*** Block opens ***
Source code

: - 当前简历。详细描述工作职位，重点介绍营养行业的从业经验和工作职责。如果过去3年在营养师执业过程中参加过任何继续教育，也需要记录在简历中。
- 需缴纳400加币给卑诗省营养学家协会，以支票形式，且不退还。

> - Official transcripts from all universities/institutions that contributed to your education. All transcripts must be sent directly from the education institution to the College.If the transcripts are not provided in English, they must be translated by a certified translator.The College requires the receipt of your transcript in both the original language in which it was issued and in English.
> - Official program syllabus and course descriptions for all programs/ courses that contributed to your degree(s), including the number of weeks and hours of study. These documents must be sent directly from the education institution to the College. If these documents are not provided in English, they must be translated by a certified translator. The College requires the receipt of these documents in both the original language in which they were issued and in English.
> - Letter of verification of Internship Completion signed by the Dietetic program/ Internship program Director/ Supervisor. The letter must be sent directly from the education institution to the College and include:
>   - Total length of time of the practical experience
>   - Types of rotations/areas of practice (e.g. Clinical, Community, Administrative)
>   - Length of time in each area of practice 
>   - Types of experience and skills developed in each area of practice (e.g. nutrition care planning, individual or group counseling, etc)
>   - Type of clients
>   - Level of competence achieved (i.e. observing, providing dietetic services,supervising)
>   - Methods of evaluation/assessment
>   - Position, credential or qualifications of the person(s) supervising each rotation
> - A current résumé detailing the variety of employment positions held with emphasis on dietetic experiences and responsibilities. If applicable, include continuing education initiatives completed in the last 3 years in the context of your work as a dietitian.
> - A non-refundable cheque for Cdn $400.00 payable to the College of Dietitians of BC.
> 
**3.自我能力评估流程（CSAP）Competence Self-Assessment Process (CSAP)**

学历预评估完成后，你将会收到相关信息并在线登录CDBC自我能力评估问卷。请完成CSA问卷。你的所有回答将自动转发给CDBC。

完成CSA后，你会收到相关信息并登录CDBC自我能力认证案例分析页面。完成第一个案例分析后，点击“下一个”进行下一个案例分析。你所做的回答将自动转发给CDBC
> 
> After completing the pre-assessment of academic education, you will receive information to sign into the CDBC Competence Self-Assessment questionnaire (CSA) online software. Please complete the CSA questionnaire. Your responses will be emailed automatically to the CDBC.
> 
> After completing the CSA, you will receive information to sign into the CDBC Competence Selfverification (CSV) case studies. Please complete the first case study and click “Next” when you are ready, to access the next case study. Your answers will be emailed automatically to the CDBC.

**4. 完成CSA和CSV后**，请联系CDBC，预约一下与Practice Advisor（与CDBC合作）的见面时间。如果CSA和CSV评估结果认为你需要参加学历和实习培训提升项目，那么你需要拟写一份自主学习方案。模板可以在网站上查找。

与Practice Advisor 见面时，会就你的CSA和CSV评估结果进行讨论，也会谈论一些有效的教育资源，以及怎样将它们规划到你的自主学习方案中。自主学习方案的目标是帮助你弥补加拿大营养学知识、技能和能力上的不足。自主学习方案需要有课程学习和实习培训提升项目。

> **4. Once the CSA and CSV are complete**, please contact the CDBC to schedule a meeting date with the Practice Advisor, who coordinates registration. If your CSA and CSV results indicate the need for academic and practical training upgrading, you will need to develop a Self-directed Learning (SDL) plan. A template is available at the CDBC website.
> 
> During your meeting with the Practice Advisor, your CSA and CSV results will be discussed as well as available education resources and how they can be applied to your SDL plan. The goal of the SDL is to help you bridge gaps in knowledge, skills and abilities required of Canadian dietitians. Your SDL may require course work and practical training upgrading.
*** Block closes ***
- Task directions: Wherever the string "upgrading" is found in the entries, copy the line it sits in.

- Answer:
> **4. Once the CSA and CSV are complete**, please contact the CDBC to schedule a meeting date with the Practice Advisor, who coordinates registration. If your CSA and CSV results indicate the need for academic and practical training upgrading, you will need to develop a Self-directed Learning (SDL) plan. A template is available at the CDBC website.
> During your meeting with the Practice Advisor, your CSA and CSV results will be discussed as well as available education resources and how they can be applied to your SDL plan. The goal of the SDL is to help you bridge gaps in knowledge, skills and abilities required of Canadian dietitians. Your SDL may require course work and practical training upgrading.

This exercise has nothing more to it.